Students perform in one of four ensembles—Repertory Dance Company I and II, LunaSol Ballet Folklorico and African Dance Ensemble—rehearsing a minimum of four hours a week and much more when a guest artist is in town. Choreographer Jessica Lang, who visited in January to set work for a March performance, has visited Booker frequently. “Every time I come back it’s better. These kids give me what I need and I feel fed as an artist,” says Lang. “I am amazed by how much the students know and what they have seen. It’s rare to find that in a high school environment.”

Personal Attention Is Key
Including Weiss, Booker faculty consists of six full-time and nine part-time teachers. They work on a block schedule: over a two-day period, full-time staff each teach nine classes. Weiss carries one class less to allow time for administrative duties. Faculty meetings are loud and lively affairs, often filled with laughter. “There’s always a healthy dialogue, with lots of opinions in the mix,” Weiss says. “We can’t sit back and rest. We are constantly reevaluating what we are doing. And we have no trouble throwing out what we believe.”


“Lily creates a climate where we feel like artists in the professional world,” says faculty member Garfield Lemonius, 36, who danced with Dallas Black Dance Theatre before finishing his MFA at SMU. “There’s no vacuum here. It feels more like teaching at a university. We are encouraged to grow as dancers and choreographers and she models what is expected from us.”
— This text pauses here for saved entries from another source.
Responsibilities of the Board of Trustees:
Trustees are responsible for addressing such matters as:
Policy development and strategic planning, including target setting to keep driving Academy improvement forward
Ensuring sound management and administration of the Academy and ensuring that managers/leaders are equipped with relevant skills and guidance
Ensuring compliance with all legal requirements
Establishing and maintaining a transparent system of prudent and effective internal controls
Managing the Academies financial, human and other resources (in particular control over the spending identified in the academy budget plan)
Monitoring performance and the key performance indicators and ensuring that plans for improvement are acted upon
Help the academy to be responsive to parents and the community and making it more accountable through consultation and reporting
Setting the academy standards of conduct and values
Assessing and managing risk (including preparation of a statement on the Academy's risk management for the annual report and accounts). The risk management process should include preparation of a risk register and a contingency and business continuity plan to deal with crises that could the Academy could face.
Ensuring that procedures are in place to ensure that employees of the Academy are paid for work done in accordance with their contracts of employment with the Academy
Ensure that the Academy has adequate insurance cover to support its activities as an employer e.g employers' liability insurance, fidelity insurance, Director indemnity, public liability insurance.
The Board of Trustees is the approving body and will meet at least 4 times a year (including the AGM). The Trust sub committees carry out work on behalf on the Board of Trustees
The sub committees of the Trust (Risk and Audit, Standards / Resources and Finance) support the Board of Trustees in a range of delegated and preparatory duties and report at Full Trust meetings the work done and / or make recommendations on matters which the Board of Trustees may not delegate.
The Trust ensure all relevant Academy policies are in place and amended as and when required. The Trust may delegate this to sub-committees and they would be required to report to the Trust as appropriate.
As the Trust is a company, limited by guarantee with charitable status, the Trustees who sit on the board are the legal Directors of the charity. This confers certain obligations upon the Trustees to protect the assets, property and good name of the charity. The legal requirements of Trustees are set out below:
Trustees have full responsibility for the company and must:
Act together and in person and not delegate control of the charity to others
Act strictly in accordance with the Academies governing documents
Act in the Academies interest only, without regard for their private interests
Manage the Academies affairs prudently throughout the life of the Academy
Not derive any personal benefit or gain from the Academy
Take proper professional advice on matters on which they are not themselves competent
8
Twice yearly adjudication for every student is as informative to Weiss and her faculty as it is to the students. “Of course we know the student needs to meet us halfway, but we are always asking ourselves how we are serving this particular student,” says Weiss. They evaluate levels continuously—the rate at which a dancer blooms varies tremendously. “Plateaus are part of a dancer’s life and we have to allow for them. You never know when that lightbulb will go off,” Weiss admits. “Sometimes they return to us in the fall after attending summer programs, having made serious improvement, and we need to adjust.”

Academic progress is tracked just as closely. If a dance major needs help, the school has an intervention program. “We make every effort to assist students in being successful both artistically and academically,” says Weiss.

A wave of energy follows Weiss into the classroom. Movement comes first, so when she uses precious studio time to talk, students know they’d do well to listen. With a crisp and direct manner of speaking she is demanding, but with a purpose. “I am all about alignment and artistry,” she says. “I still grapple with how best to teach the art part, as teens are so focused on their technique. I remind them that there will always be someone who can jump, turn and have higher extensions than you and how are you going to stand out.”  

And her students do indeed distinguish themselves. Weiss revels in their many accomplishments, whether they’re achieved in a professional dance company or in some other sector of the arts. They come to an arts high school to cross a threshold, she says, and her job is to see they have the necessary tools to take the next step—if they so decide. “You are still a professional even if you are not dancing on the big stage,” she insists. “We do ourselves a disservice by narrowing the definition of an artist. We are not raising imitators, but creative minds who are making individual statements and solving problems through movement.” DT

Nancy Wozny writes from Houston, TX.